"Hi!" I cried, emerging from my car and scooping Little One into my arms for a 'welcome to Aunt Katie's house!' cuddle. "Oh, I missed you," I murmured, rubbing the back of her puffy coat and burying my face in her hair.
"We found the eggs and presents," she told me, offering a smile before cuddling close again. I hugged her tighter and smiled, thinking of shuffling through the house last night and placing 50 eggs filled with candy and PlayDoh and bubbles on windowsills and shelves, in corners and under furniture. There were Barbies in the sinks upstairs and Webkinz on the kitchen table with the sidewalk chalk. And I ordered personalized maps online that I left in the dining room.
I buy things so people will like me.
And it works, I decided as Smallest One came out the door, face brightening in a silly grin as she reached for me and began to chatter about the picture she drew ("it's very pretty") and eggs she found ("on the stairs and by the couch and in the cloud room and by the plants") and how she was at Aunt Katie's house! I listened and nodded as I held her close, helping her into her puffy green jacket against the gloomy, chilly afternoon.

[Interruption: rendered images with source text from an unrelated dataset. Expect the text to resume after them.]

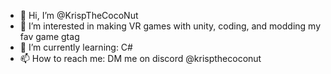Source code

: - 👋 Hi, I’m @KrispTheCocoNut
- 👀 I’m interested in making VR games with unity, coding, and modding my fav game gtag
- 🌱 I’m currently learning: C#
- 📫 How to reach me: DM me on discord @krispthecoconut


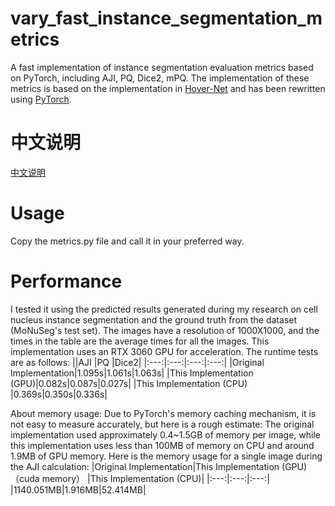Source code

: # vary_fast_instance_segmentation_metrics
A fast implementation of instance segmentation evaluation metrics based on PyTorch, including AJI, PQ, Dice2, mPQ.
The implementation of these metrics is based on the implementation in [Hover-Net](https://github.com/vqdang/hover_net/blob/master/metrics/stats_utils.py) and has been rewritten using [PyTorch](https://pytorch.org/).

# 中文说明
[中文说明](README_CN.md)

# Usage
Copy the metrics.py file and call it in your preferred way.

# Performance
I tested it using the predicted results generated during my research on cell nucleus instance segmentation and the ground truth from the dataset (MoNuSeg's test set). The images have a resolution of 1000X1000, and the times in the table are the average times for all the images. This implementation uses an RTX 3060 GPU for acceleration.
The runtime tests are as follows:
||AJI  |PQ   |Dice2|
|:---:|:---:|:---:|:---:|
|Original Implementation|1.095s|1.061s|1.063s|
|This Implementation (GPU)|0.082s|0.087s|0.027s|
|This Implementation (CPU)	|0.369s|0.350s|0.336s|

About memory usage:
Due to PyTorch's memory caching mechanism, it is not easy to measure accurately, but here is a rough estimate:
The original implementation used approximately 0.4~1.5GB of memory per image, while this implementation uses less than 100MB of memory on CPU and around 1.9MB of GPU memory.
Here is the memory usage for a single image during the AJI calculation:
|Original Implementation|This Implementation (GPU)（cuda memory） |This Implementation (CPU)|
|:---:|:---:|:---:|
|1140.051MB|1.916MB|52.414MB|
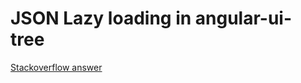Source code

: # JSON Lazy loading in angular-ui-tree

[Stackoverflow answer](https://stackoverflow.com/questions/28878485/how-to-show-thousands-of-nodes-in-angular-ui-tree/44347387#44347387)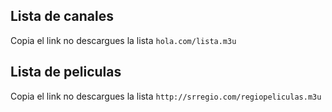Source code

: ## Lista de canales 
Copia el link no descargues la lista `hola.com/lista.m3u`

## Lista de peliculas 
Copia el link no descargues la lista `http://srregio.com/regiopeliculas.m3u`

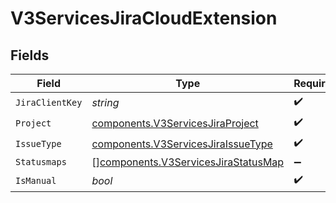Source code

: # V3ServicesJiraCloudExtension


## Fields

| Field                                                                                      | Type                                                                                       | Required                                                                                   | Description                                                                                |
| ------------------------------------------------------------------------------------------ | ------------------------------------------------------------------------------------------ | ------------------------------------------------------------------------------------------ | ------------------------------------------------------------------------------------------ |
| `JiraClientKey`                                                                            | *string*                                                                                   | :heavy_check_mark:                                                                         | N/A                                                                                        |
| `Project`                                                                                  | [components.V3ServicesJiraProject](../../models/components/v3servicesjiraproject.md)       | :heavy_check_mark:                                                                         | N/A                                                                                        |
| `IssueType`                                                                                | [components.V3ServicesJiraIssueType](../../models/components/v3servicesjiraissuetype.md)   | :heavy_check_mark:                                                                         | N/A                                                                                        |
| `Statusmaps`                                                                               | [][components.V3ServicesJiraStatusMap](../../models/components/v3servicesjirastatusmap.md) | :heavy_minus_sign:                                                                         | N/A                                                                                        |
| `IsManual`                                                                                 | *bool*                                                                                     | :heavy_check_mark:                                                                         | N/A                                                                                        |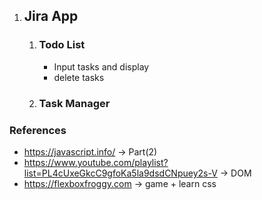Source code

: 
1. ## **Jira App**              
    1. ### **Todo List** 
        - Input tasks and display
        - delete tasks
    2. ### **Task Manager**


### References
* https://javascript.info/ -> Part(2)
* https://www.youtube.com/playlist?list=PL4cUxeGkcC9gfoKa5la9dsdCNpuey2s-V -> DOM 
* https://flexboxfroggy.com -> game + learn css


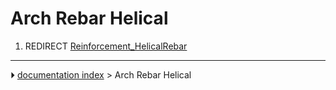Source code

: # Arch Rebar Helical
1.  REDIRECT [Reinforcement_HelicalRebar](Reinforcement_HelicalRebar.md)



---
⏵ [documentation index](../README.md) > Arch Rebar Helical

We took a walk, Chienne out front and small girls at each side and my parents trailing behind. I turned my head from side to side, listening to their simultaneous stories and nodding to taps on my arm or squeezes of my hand when I didn't reply with suitable speed. I learned about school and gymnastics and a play and recital. Soccer and their cat and what they wanted to do during the visit.
We went for lunch and I sat between them, grinning at the thought that it was now more a privledge than a chore. I do like children, but I don't love drool or messes or other dining grossness. And I always ended up icky after meals with them - sticky or stained - and wrinkled my nose a bit. But they are, at 6.5 and 3.5, quite self suffient and neat. So Smallest had macaroni and cheese with grapes and Little decided on a cheese pizza. And apart from a couple dabs of a napkin or help rolling up sleeves, it was just like dining with tiny yet perfectly wonderful friends.
We came home to play outside, bundled against the cold even as we engaged in springtime activies - blowing bubbles, drawing pictures with chalk, chasing tennis balls with the dog. Then we came upstairs to play before bathtime. Little One gravitates toward my closet, trying on shoes and pulling dresses from hangers that drape past her ankles.
"Here," I suggested when she stumbled over another dress. "Let's go strapless with one of my skirts." And I gathered extra fabric in a tiny clip when she emerged with the slip of white dotted with blue flowers flowing around her. "You're so pretty," I sighed, smoothing her hair and admiring eyes that look like mine. She plucked a scarf from a drawer and tied it about her neck. And she looked so elegant and grown up for a moment, turning to assess her reflection that I thought she was so full of promise and personality.
Smallest One emerged behind her sister, dancing around in one of my bras and I giggled at her, thinking her full of a rather different sort of personality. She has little of the quiet beauty of her sister but is stunning in her wit and daring, demanding attention and offering comments and throwing tantrums in the rare instance where she doesn't get her way.
"I do not have huge boobs," I replied to Smallest One's comment, teasingly indignant. "And that's a perfectly nice bra," I decided of the white fabric. We played and laughed and made butterflies from toilet paper rolls.
"Girls," I offered a couple hours later. "I need to take a call for work. So can we play quietly now?" They agreed, hesitant to leave the room where I was and I felt a moment's guilt that I don't spend enough time with them. But I dialed the number and reclined on my pillows, focused mostly on my colleagues but keeping an eye on nieces prone to squabbles.
I nodded when Little One asked if she could play with the other phone in my room - it's Pottery Barn and very pretty but not currently plugged in. So she and Smallest took turns pushing buttons and holding the receiver to small ears.
"It's my turn to talk to work," Little One said, reaching for the phone and beginning to discuss schedules.
"I need to call work next," Smallest One demanded, folding her arms impatiently.
And I wanted to cover them with kisses for wanting to be like me - I was so honored that they want to wear my clothes and share components of my life and like coming to where I live. I'm not sure I'm the greatest of role models but there are pieces of who I am and what I do that are good. That could fit into what they see from the other women in their lives and see where everything fits together.
I just love them so much. And think they're so wonderful. And can't wait to watch them continue to grow up.